Sonu Ke Titu Ki Sweety movie review: With all Pyaar Ka Punchnama faults and none of its jokes
Sonu Ke Titu Ki Sweety movie review: Nushrat Barucha, Karthik Aryan and Sunny Singh return in an unfunny tale with misogyny as its reigning feature.
Sonu Ke Titu Ki Sweety
Cast: Nushrat Barucha, Karthik Aryan, Sunny Singh
Director: Luv Ranjan
Rating: 1/5
Bollywood films often begin with a disclaimer where filmmakers claim the story and characters in the film have no connection with any real person or incidents. I sincerely wish the disclaimer is 100% true for Luv Ranjan’s Sonu Ke Titu Ki Sweety. For, here’s a young guy who has no clue what he wants in life, a childhood friend who turns into Lalita Pawar-style mom-in-law every time he spots a girl near his friend, and a woman who claims to be ‘chalu’ but does everything that suits the bahus of a Sooraj Barjatya film. Have you met or heard of similar characters in real life? At least I haven’t.
Luv Ranjan — of Pyaar Ka Punchnama fame — is back with his team of actors, Nushrat Bharucha, Kartik Aaryan and Sunny Singh, and a new film, Sonu Ki Titu Ki Sweety. It is the story of a girlfriend and a friend fighting over the ‘possession’ of a man. Yep, this would be perhaps the first misogynist attempt where even a man has been objectified in the process.

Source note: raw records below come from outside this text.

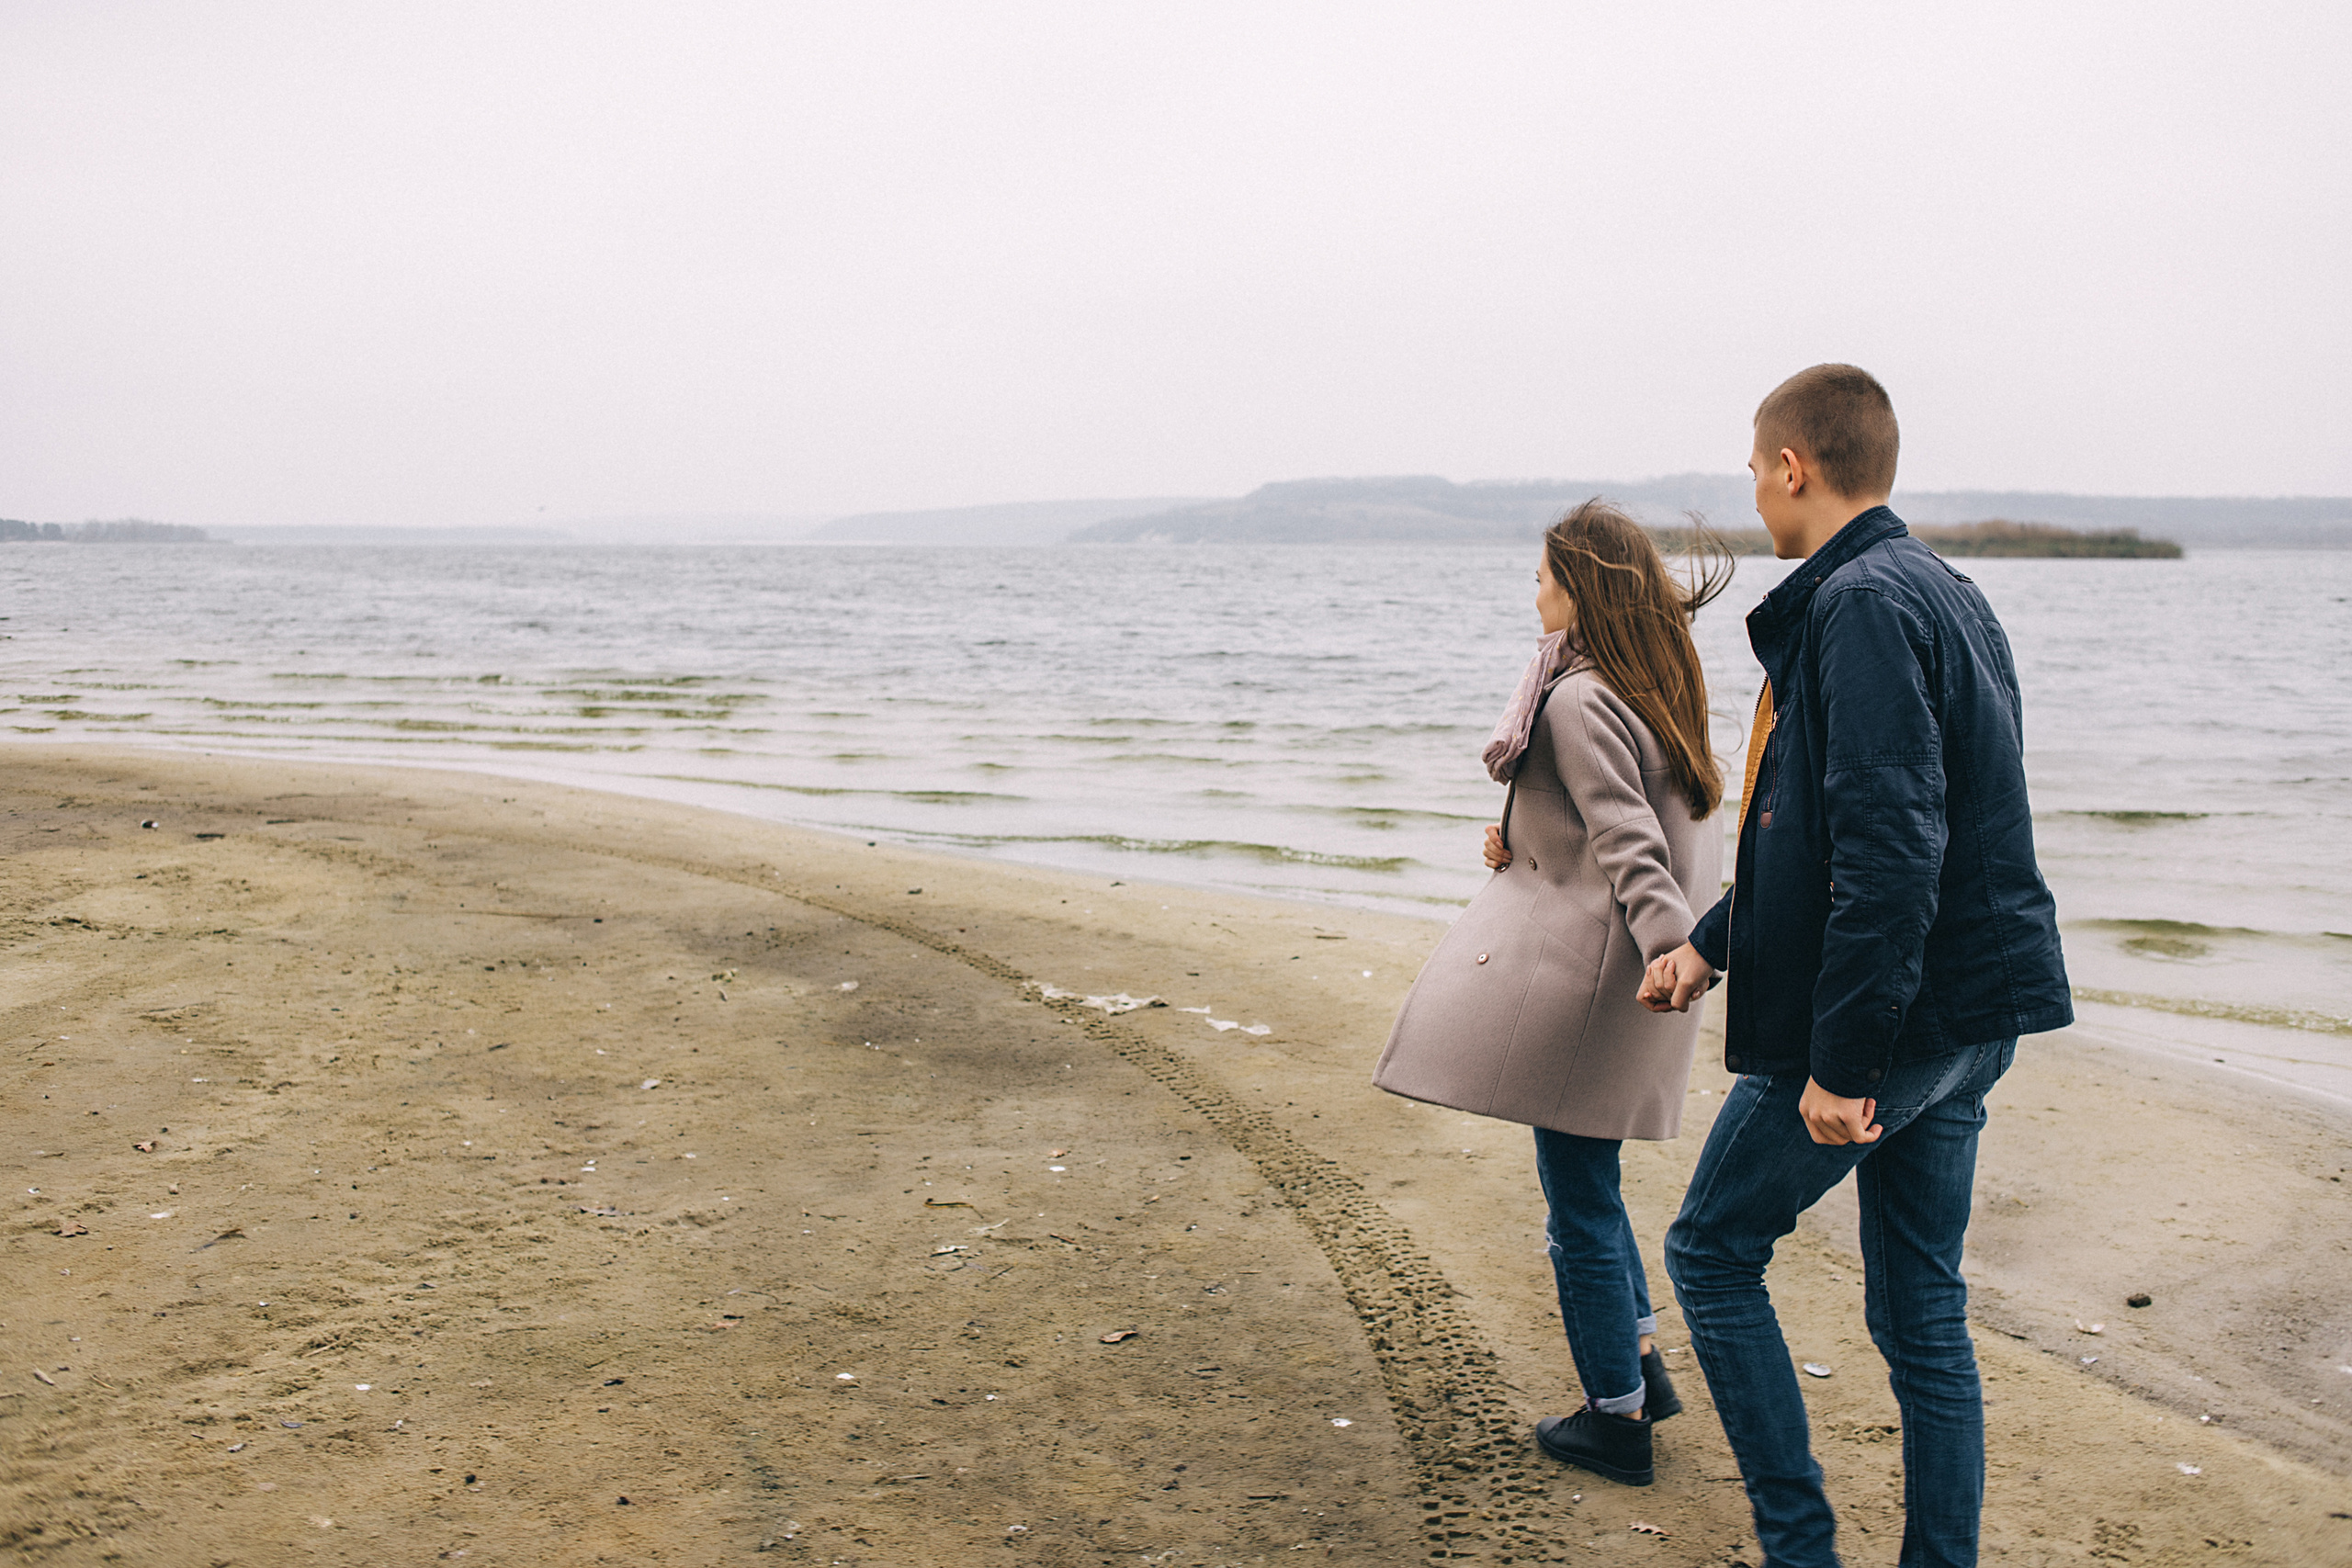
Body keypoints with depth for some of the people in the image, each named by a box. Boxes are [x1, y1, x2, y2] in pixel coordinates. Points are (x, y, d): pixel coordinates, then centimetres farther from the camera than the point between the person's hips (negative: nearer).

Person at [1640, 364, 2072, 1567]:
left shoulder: (1861, 605, -17)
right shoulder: (1946, 596, 15)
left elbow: (1889, 848, -26)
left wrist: (1842, 1058, -25)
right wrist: (1713, 943, 27)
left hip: (1884, 1017, -9)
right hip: (1970, 1020, 9)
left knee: (1712, 1253, 8)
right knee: (1921, 1307, 15)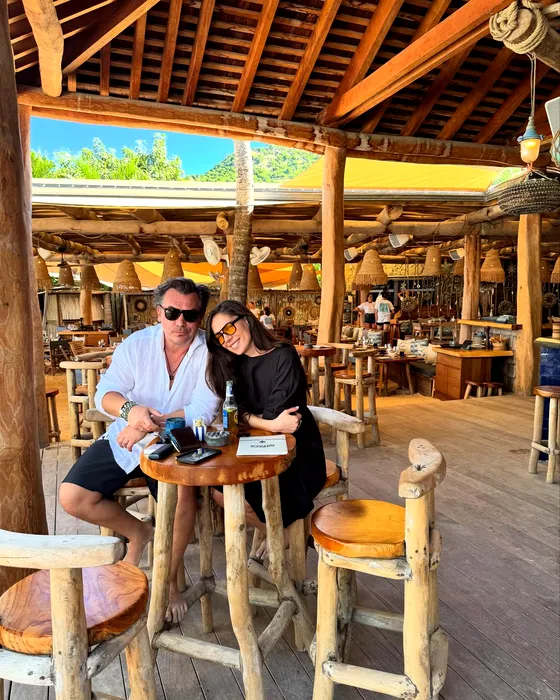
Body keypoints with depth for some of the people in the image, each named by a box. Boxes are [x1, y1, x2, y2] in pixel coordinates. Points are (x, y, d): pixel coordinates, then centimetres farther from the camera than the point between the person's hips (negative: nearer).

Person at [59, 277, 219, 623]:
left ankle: (170, 579, -3)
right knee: (72, 497, -8)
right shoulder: (137, 344, -7)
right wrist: (130, 410, -36)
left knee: (182, 494, -31)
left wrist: (147, 425, -32)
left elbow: (202, 412, -22)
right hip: (122, 442, 4)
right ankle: (138, 531, 19)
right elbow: (105, 393, -12)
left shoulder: (209, 352, -14)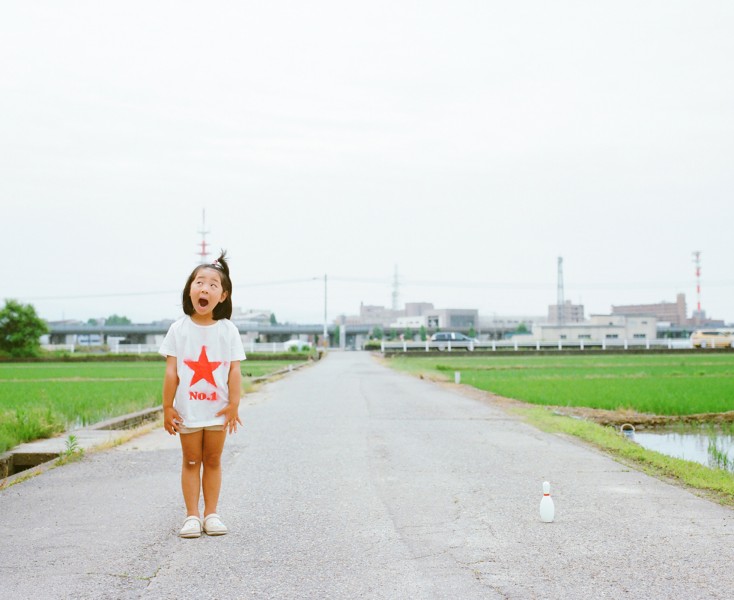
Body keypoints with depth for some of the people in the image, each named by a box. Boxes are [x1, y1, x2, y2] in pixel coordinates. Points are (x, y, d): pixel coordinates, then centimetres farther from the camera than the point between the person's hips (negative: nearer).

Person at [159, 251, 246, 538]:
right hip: (188, 410, 0)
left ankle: (211, 514, 17)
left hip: (217, 410, 1)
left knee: (213, 460, 10)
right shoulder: (179, 329, -4)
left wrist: (233, 405, -8)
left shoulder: (227, 330, -3)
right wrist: (167, 407, -6)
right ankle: (192, 516, 12)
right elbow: (171, 371, -4)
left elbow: (234, 370, -3)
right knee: (191, 461, 7)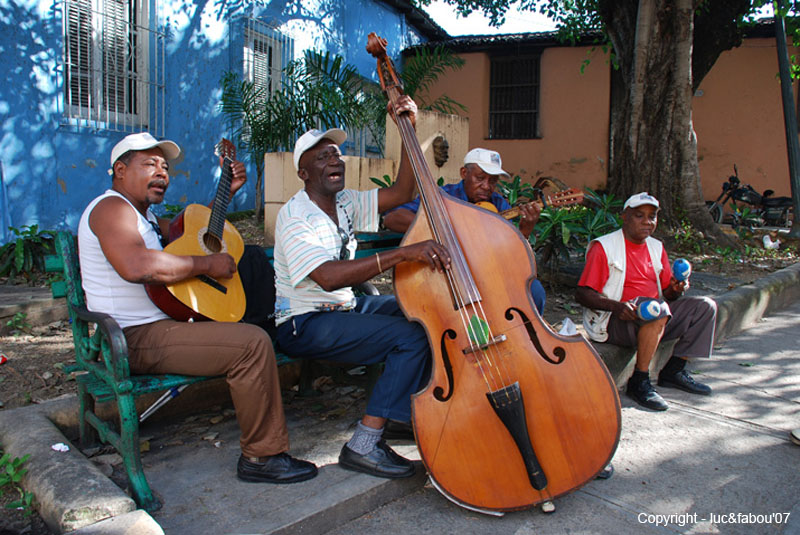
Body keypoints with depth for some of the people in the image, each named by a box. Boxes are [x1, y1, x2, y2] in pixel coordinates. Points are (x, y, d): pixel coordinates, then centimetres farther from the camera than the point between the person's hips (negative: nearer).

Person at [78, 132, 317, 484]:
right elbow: (136, 266, -31)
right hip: (135, 340, -12)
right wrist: (207, 264, -23)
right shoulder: (112, 208, -12)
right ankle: (262, 457, -16)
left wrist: (228, 191, 18)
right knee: (253, 343, -26)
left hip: (152, 328, 12)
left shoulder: (141, 214, 22)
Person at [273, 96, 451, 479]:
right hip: (305, 324, -8)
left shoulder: (346, 203, 8)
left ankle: (411, 413, 7)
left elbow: (400, 193, 5)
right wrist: (403, 253, -41)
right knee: (411, 337, -23)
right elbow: (328, 276, -34)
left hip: (345, 307, 9)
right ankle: (364, 445, -17)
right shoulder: (295, 216, -18)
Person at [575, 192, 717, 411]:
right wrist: (616, 306, -29)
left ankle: (674, 371, 5)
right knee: (657, 309, -34)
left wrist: (676, 288, -7)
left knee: (705, 306, 0)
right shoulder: (604, 246, -7)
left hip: (654, 319, 8)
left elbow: (667, 293, 18)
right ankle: (639, 382, -22)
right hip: (614, 321, -8)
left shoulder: (656, 247, 15)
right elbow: (583, 293, -13)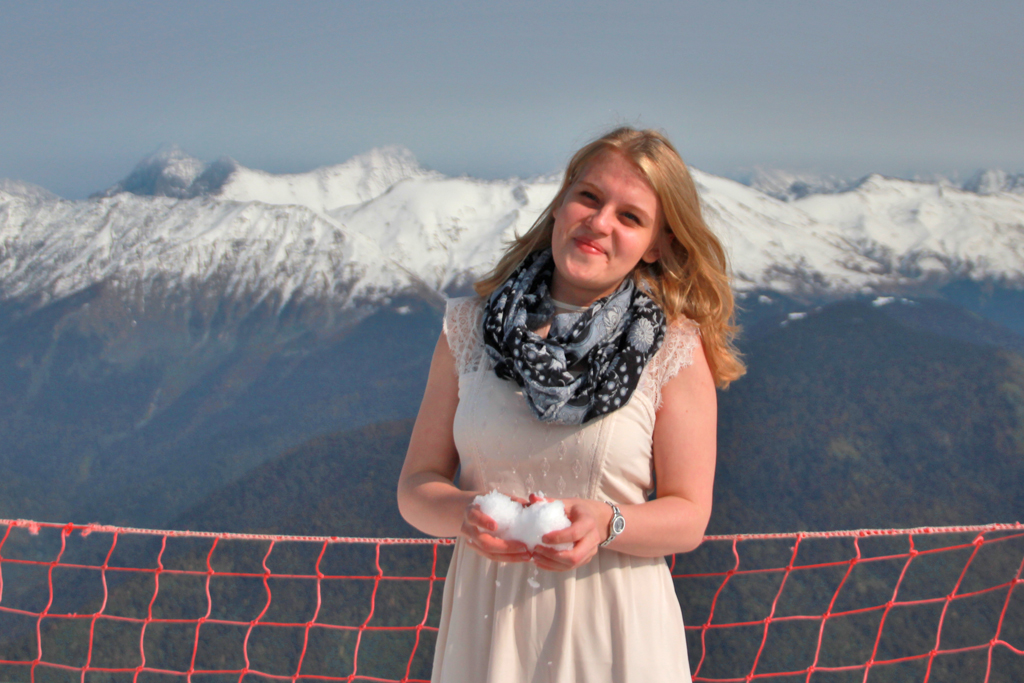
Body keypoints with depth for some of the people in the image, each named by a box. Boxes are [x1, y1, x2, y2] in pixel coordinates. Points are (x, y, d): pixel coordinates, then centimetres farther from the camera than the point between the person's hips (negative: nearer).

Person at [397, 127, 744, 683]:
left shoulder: (674, 347, -8)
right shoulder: (469, 325, -1)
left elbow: (688, 517, -5)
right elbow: (417, 485, 1)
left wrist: (607, 524, -24)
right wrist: (466, 513, -19)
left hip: (612, 631, -2)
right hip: (485, 619, 2)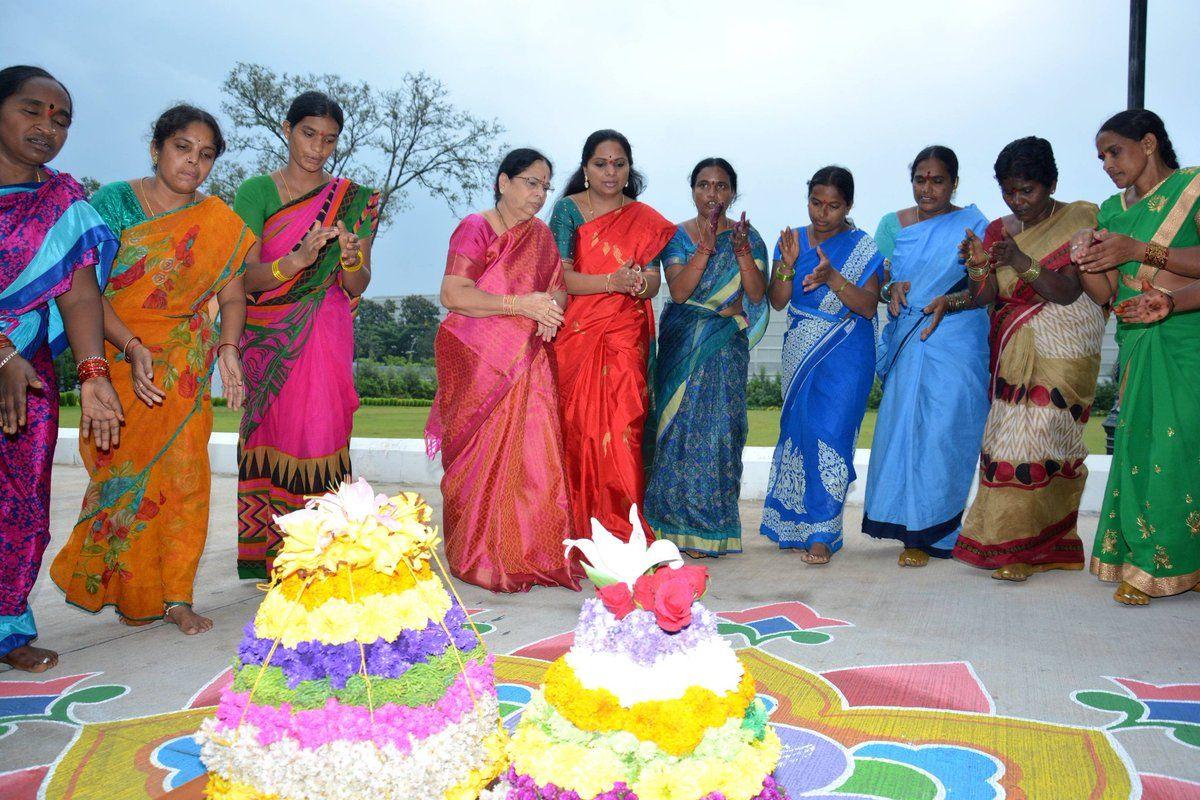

The film opens with Kartik aka Sonu delivering a Pyaar Ka Punchnama-style speech; only he is talking about the illogical demands of a client. We are soon told, through a few more similar throwbacks to Ranjan’s past films, that Sonu runs an event management company and his friend Titu (Sunny) is an idiot who hooks up with all the wrong girls and doesn’t even realise they are fooling him. He only has Sonu to save him from the assaults the womankind has decided to wreck on him.
Enter Sweety (Nushrat) via the arranged marriage route and Sonu’s life is shaken to the core. Not only is he insecure of ‘losing’ his friend, he even believes Sweety is too good to be true. While the character is unreal, the only mean thing she does in the entire movie is to tell Sonu that she is ‘chalu’. The filmmaker wants us to believe she is a good-digger, with the ‘gold-digger’ song playing in the background, but the story offers nothing to substantiate the claims.

From pulling an ex in the fight to manipulating family members, Sonu does everything you can imagine in a saas-bahu fight (or maybe watch in a TV serial) in his bid to separate Sweety from Titu.
Right from Sonu asking Titu to get a better cook or maid instead of getting married to Sweety to threatening her with false cases, the script and dialogues reek of misogyny that even the two Pyaar Ka Punchnama films couldn’t bring together.

If there’s one fresh or slightly entertaining thing in the film, it is the pairing of Alok Nath and Virendra Saxena. Alok Nath shuns his sanskari image and dons the avatar of a cool granddad. Though his dialogues are also gender-biased, the novelty of watching Alok Nath in a non-sanskari garb can be fun. Saxena plays Alok Nath’s old friend and even with limited dialogues, he manages to keep the sequences interesting with his restrained acting.
The one thing that worked for Pyaar Ka Punchnama films was the relatability, even if it was restricted to guys-only discussions. Sonu Ke Titu Ki Sweety doesn’t have that, nor is it funny.